Thoughts That Haunt Me

What Do Ghosts Do During the Day?

June 3, 2025

After my grandmother passed away, my mother moved into her house. One night, she woke up at two in the morning to find the TV on—even though she was sure she had turned it off before bed. "It must have been Gram sending a message," she said.

Why is it that, after death, people seem to turn into tricksters or riddlers? If someone wasn’t like that in life, why would they start after death? It’s as if becoming a ghost flattens all personalities into the same eerie archetype.

Are lost souls stuck behind some dimensional wall, limited to a handful of odd behaviors? If they were intelligent in life, wouldn’t they be able to come up with clever, maybe even playful, ways to communicate?

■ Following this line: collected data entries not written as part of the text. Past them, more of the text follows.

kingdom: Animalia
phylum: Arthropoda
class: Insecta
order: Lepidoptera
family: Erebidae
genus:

If a ghost is just a soul in transition—one that eventually arrives in heaven and regains its full personality—why the weird limbo act in between? Why is the soul intact and recognizable in heaven, but vague and zombie-like as a ghost?

What do ghosts do during the day, anyway? Like at 3:00 PM on a Tuesday—are they just lying low, bored, waiting for it to get dark and spooky?

And while they’re killing time, do they talk to each other? Do they trade favors? “Hey, can you flip on that TV at 2 a.m. for me? I’m busy helping George make attic noises.” “Sorry bud, I’m on leaf-rustling duty in the cemetery.”

Once in heaven, do souls that had a stint as a ghost share their experience? “Yeah, it was bizarre—like a dream. I felt compelled to turn on TVs.”

The mind evolved to quickly make sense of unknown threats or unexplained phenomena—and it uses the imagination to do it. In a sudden moment of fear, we don’t think in broader contexts. We conjure up ghosts when two unknowns collide: an unexplained event and the uncertainty of what happens after death. At least, that’s what I hope it is.

Explorers Reach Peak in Ohio

Our search for meaning isn’t fulfilled by the outer goal itself, but by the inner story we tell ourselves about what reaching it means.

May 16, 2025

Imagine you climb to the summit of Mt. Everest, carve out a ten-foot patch of soil, and airlift it to a small town in Ohio. You put it on display, charging admission for people to “stand on the top of Everest.” Then you take a patch of Ohio soil and airlift it to Everest’s summit. When a climber finally reaches the peak, they find a sign: “Congratulations, you’ve reached Ohio.”

Would you pay a premium to stand on Everest soil in Ohio? Would you feel cheated if, after climbing Everest, you found out you were standing on dirt from Ohio? And if you mixed the two soils and divided them evenly—what then? Where, exactly, is the meaning located?

Now imagine watching the broadcast of the first astronauts landing on Mars. The world watches in awe as humans step out to take another “giant leap for mankind.” There are celebrations, parades, and the headline goes viral: humanity is now a multi-planet species. Over time, Mars is populated by millions, and eventually, the first native Martians are born. These children grow up knowing only the reality of Mars: cold, harsh, barren, and red.

One holiday, Martian teens visit the historic landing site of the first Earthling pilgrims. To them, it looks like every other stretch of the monotonous desert planet. They glance up at the sky and see a pale blue dot: Earth. In their minds, it’s a lost Eden—a utopia they’ve only heard about. They wonder how their parents could see meaning in this dusty patch of rock, while paradise hovers just above the horizon.

The magic is not the soil, or even the location—it’s in the story. It’s in the struggle of getting there and the cultural meaning we assign to it. If an alien traveled light years to reach the exact spot where you’re standing now, they might be celebrated as the greatest explorer in their species’ history.

Like time and space, meaning is relative. Any place in the universe can be amazing—or boring—depending on the story you tell about it. So before you chase fulfillment on some distant mountaintop or faraway world, look inward. It's closer than you think. But don’t expect to find it there either. That’s where you create it.